With these seminars, we needed to make sure that all of us (Nikita, Vasiliy, Ilya, Dmitry, Zygmunt, and myself) were on the same page or close enough – to not have disagreements and to teach the same thing. For this, we discussed (argued) all points of the lifts, the variations and nuances, and how to teach them (for hours every day, staying up until 2am with notebooks and pens in hand, and continuing at 6am sometimes). We would discuss/argue every inch of the lift, raising and answering questions to which most of us have never verbalized answers. So… the big takeaway was learning weightlifting – the technique, programming or many of the professional aspects of this sport.
If there are any specific questions i can help to answer, let me know.
Update 22.12.2013: 190kg Snatch by Dmitry. Translation of Dmitry Klokov’s exercises/program HookGrop’s reader Sergiy Turchyn:
- 190kg Snatch by Dmitry at 3:40
Legs (during pulls)
- Snatch pull (using legs)
- Snatch pull from deficit (using legs). For 1 and 2 use legs more than usually in the snatch
- Snatch pull + Snatch 2+1, 3+1, …
- Snatch pull + Snatch using back 2+1, 3+1, … (train legs, stay over the bar in the snatch)

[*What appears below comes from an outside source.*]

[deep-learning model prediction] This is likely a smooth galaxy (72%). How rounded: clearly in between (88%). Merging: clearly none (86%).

- !!! When finishing the pull – either at an angle or muscles up (not powerlifting) [not sure what this means]
- Snatch deadlift
- Snatch deadlift from deficit.For 1 and 2 use back more than usually in the snatch
- Snatch deadlift without hook grip
- Snatch deadlift + Snatch using back (with straps) (train to have a certain back angle during the pull)
- Snatch using back (same as in 4, without deadlift before)

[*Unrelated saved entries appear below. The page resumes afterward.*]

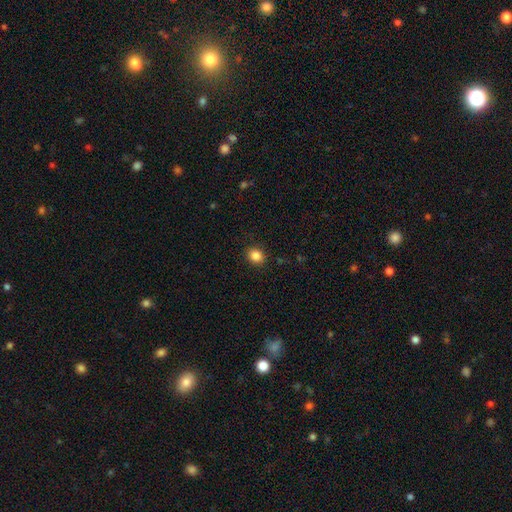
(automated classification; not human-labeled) This appears to be a smooth galaxy with no disk features (86%) that is round (71%). Merging: none (90%).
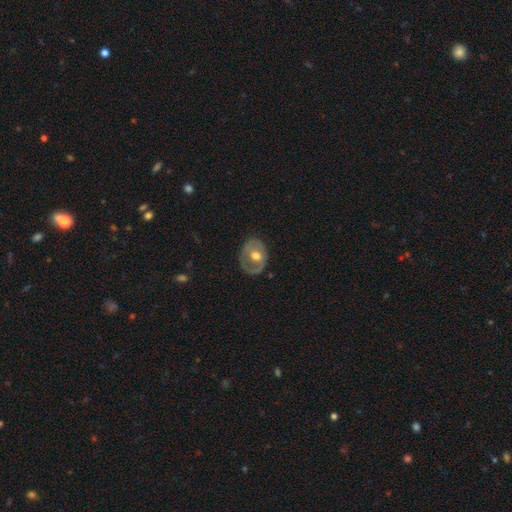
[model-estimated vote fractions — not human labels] Q: Smooth or featured?
A: featured or disk (55%); runner-up: smooth (39%)
Q: Edge-on disk?
A: no (94%); runner-up: yes (6%)
Q: Bar?
A: no (69%); runner-up: weak (24%)
Q: Spiral arms?
A: no (70%); runner-up: yes (30%)
Q: Bulge size?
A: moderate (74%); runner-up: large (15%)
Q: Merging?
A: none (67%); runner-up: minor disturbance (22%)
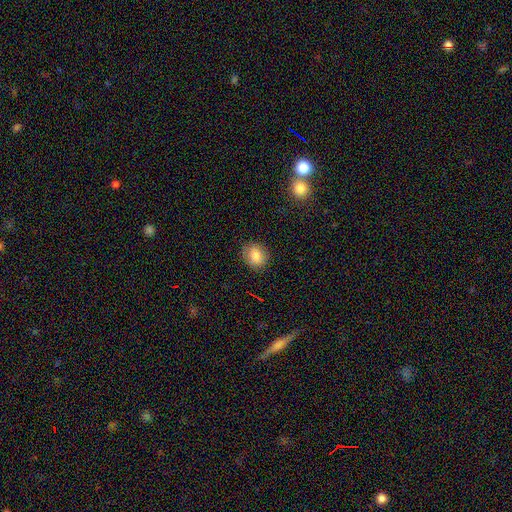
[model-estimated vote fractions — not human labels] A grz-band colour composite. It shows a smooth galaxy with no disk features (83%) that is round (69%). Merging: none (86%).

- Snatch with pause at the knees (it is important to maintain 90 degree angle and balance, also train the back angle)
- Trap (video here) with snatch grip + Tall muscle snatch (no straps – arms work more; straps – height [not sure what height means here] and whole upper body works more)
- Full snatch without the explosion/triple extension (with straps or without straps) (works the full extension using muscles)
- Barbell jumps (work on explosion with legs)
- Pull from the floor to the chin with narrow grip [pretty sure this exercise has a name]
- Behind the neck snatch grip press + [overhead?] squat 4+1, …
- BTNSG press from the bottom position + standing up 3+1, 4+1, …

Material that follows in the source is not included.